## Action item
Nothing but a number is expected: the count of lines in the data below that include "down".

## Data
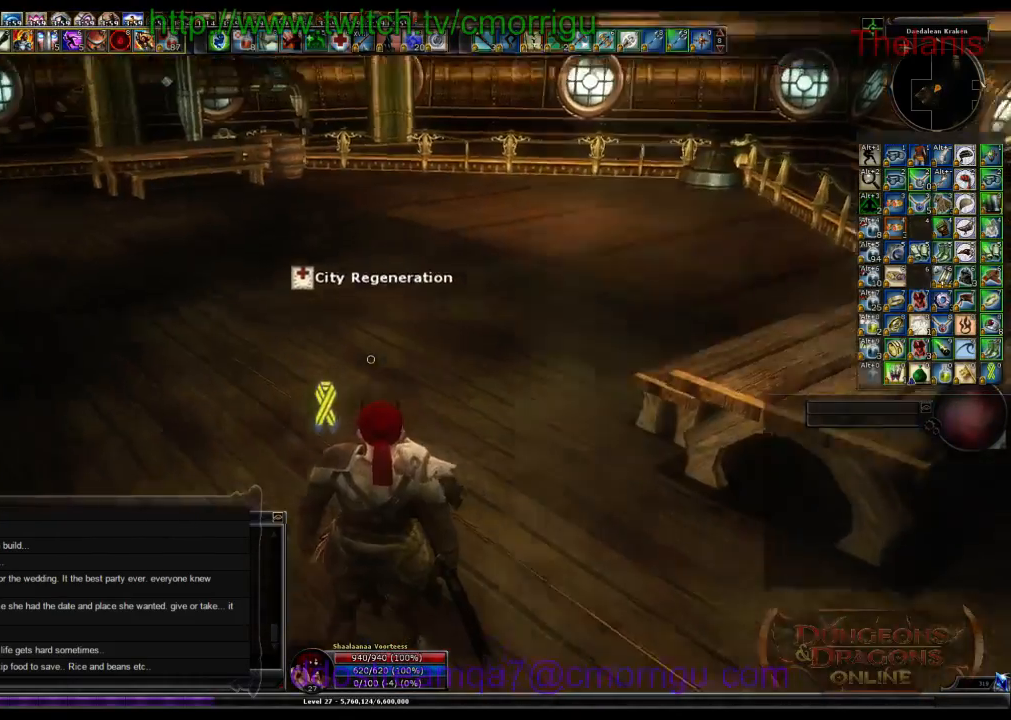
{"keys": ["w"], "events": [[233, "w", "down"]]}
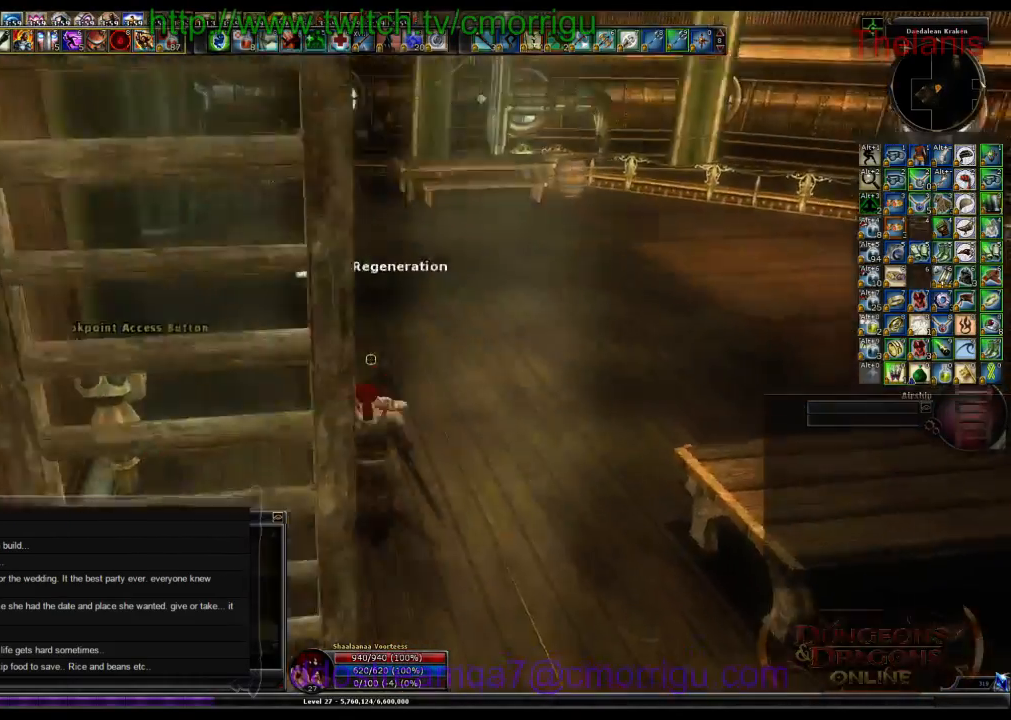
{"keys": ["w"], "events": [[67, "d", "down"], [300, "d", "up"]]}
--
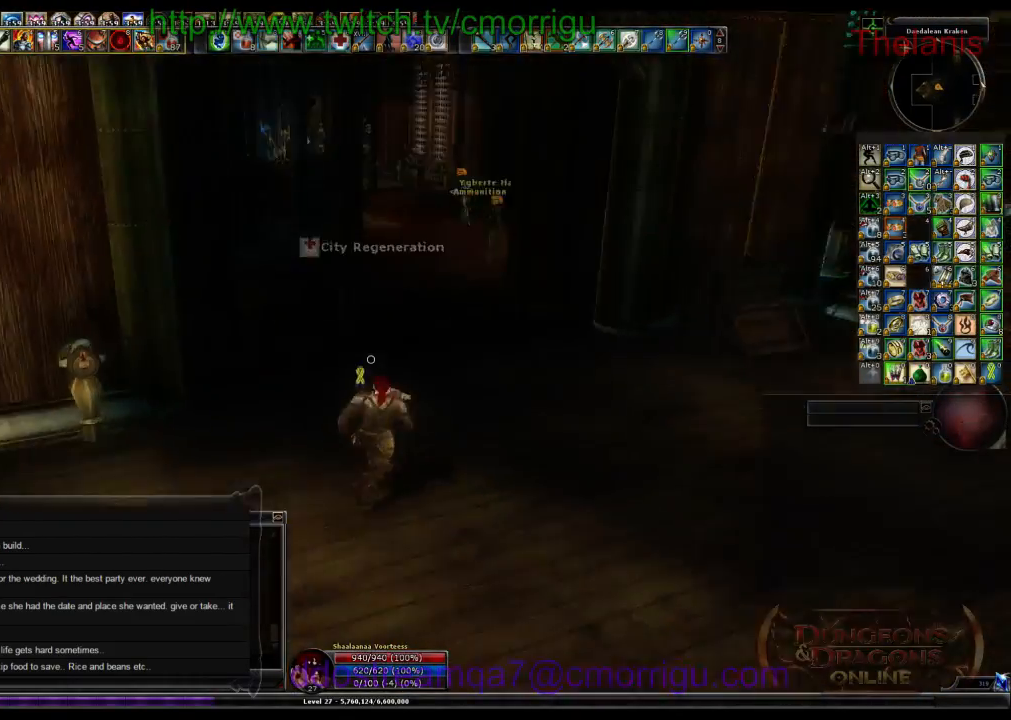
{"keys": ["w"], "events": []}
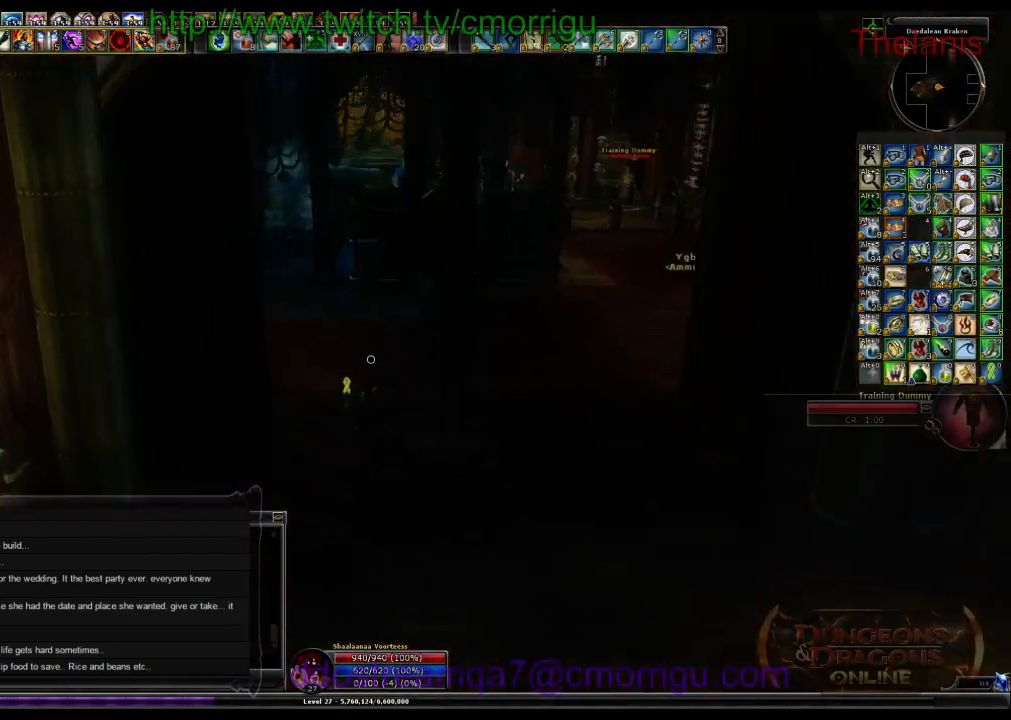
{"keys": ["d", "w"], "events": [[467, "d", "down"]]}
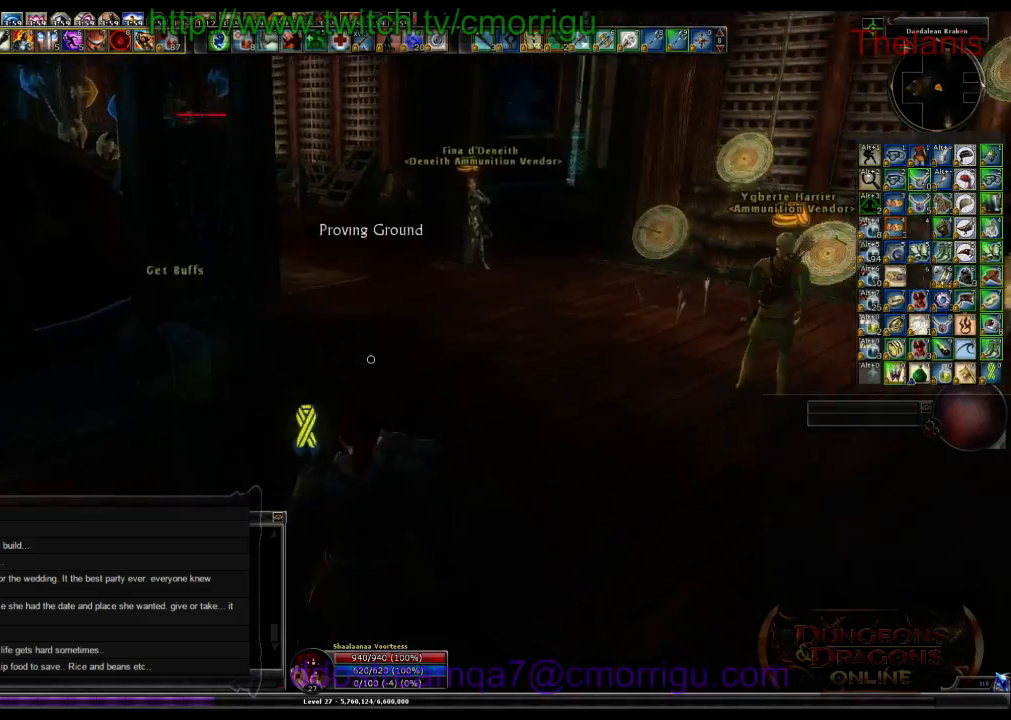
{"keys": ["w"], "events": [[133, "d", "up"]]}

## Task solution
3